= Brussels International Film Festival (1974–2016) =

Belgian film festival 1974–2016

The Brussels International Film Festival (BRFF), also known as the Brussels European Film Festival or the Brussels Film Festival in its later years, was an annual event showcasing works of European cinema, held at Le Flagey in Brussels, Belgium. It ran from 1974 at various locations until 2003, when it moved to the Flagey Building, and held its last edition in 2016. Its top prize was known as the Golden Iris.

==History==
The first Brussels International Film Festival took place in January 1974, on the initiative of the Chambre Syndicale Belge de la Cinématographie and Dimitri Balachoff. From 1975 the festival was renamed the Festival International du Film de Bruxelles (Brussels International Film Festival) and was acknowledged by the Fédération Internationale des Associations de Producteurs de Films (FIAPF). In 1990 the organisation was taken over by K Com, a communications agency, and from that time it was the only film festival in Belgium supported by both Flemish- and French-speakers. Three years later, a new section was created, dedicated to the cinema of a chosen European country. In 1998, its 25th anniversary, the Festival was hosted by Ireland, and moved locations in ensuing years.

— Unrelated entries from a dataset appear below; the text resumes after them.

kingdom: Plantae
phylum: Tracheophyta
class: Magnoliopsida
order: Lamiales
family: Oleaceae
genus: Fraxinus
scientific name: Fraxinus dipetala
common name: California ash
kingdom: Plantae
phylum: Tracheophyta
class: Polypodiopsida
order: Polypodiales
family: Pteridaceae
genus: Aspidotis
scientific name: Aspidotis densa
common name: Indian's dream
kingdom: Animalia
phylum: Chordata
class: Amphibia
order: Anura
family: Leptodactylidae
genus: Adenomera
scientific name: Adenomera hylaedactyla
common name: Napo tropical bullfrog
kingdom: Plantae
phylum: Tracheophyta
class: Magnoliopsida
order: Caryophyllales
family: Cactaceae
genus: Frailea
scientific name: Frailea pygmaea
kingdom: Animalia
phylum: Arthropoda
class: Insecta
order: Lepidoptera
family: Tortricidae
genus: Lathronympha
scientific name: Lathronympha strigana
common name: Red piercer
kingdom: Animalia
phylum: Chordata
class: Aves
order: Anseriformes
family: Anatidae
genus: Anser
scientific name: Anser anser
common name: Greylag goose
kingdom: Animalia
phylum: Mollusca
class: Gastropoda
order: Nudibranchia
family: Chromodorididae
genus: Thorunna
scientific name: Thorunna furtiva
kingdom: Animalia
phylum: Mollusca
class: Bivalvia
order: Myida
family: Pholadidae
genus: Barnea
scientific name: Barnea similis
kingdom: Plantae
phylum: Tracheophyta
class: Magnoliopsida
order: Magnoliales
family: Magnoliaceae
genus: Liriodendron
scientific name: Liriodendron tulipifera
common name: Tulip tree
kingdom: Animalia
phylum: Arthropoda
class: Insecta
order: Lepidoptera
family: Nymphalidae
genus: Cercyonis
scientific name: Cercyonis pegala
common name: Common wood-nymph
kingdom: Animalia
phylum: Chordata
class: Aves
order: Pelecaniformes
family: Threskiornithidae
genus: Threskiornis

In 2002 the festival found itself without a home, owing to the bankruptcy of the Kladaradatsch! Palace, and organisers had to cancel the 29th edition. In 2003 Dominique Janne took the helm and the festival moved to Fagey. It was referred to as the Brussels European Film Festival; IMDb says that the Brussels International Film Festival was succeeded by the Brussels European Film Festival in 2000. It was renamed Brussels Film Festival at some point.

From 2009, the festival was associated Prix LUX, and Ivan Corbisier became director of the event in December of that year, with his first festival in 2010.

In its later years, programming comprised seven sections: Competition, which included European and world premiere feature films; Panorama, "an overview of contemporary European cinema"; Premiers (sic); Open-air, with a screening each night in Place Sainte-Croix (Flagey Square); Short film competition; and a Retrospective, featuring the work of great filmmakers such as Bertrand Tavernier, Peter Greenaway, Alan Parker and Jacques Doillon.

The festival name is abbreviated as BRFF.

===13th edition (2015)===
The 13th Brussels Film Festival was held from 5 to 12 June 2015 and featured French actress Juliette Binoche as its guest of honor. The festival's top prize, the Golden Iris, was awarded to German director Christian Frosch for the film Rough Road Ahead.

===Final edition (2016)===
The last (14th) edition of the Brussels Film Festival appears to have taken place in 2016. The 15th edition (2017) had to be cancelled after subsidies were withdrawn, but director Ivan Corbisier mounted a special series for the public, called 14 days of European cinema.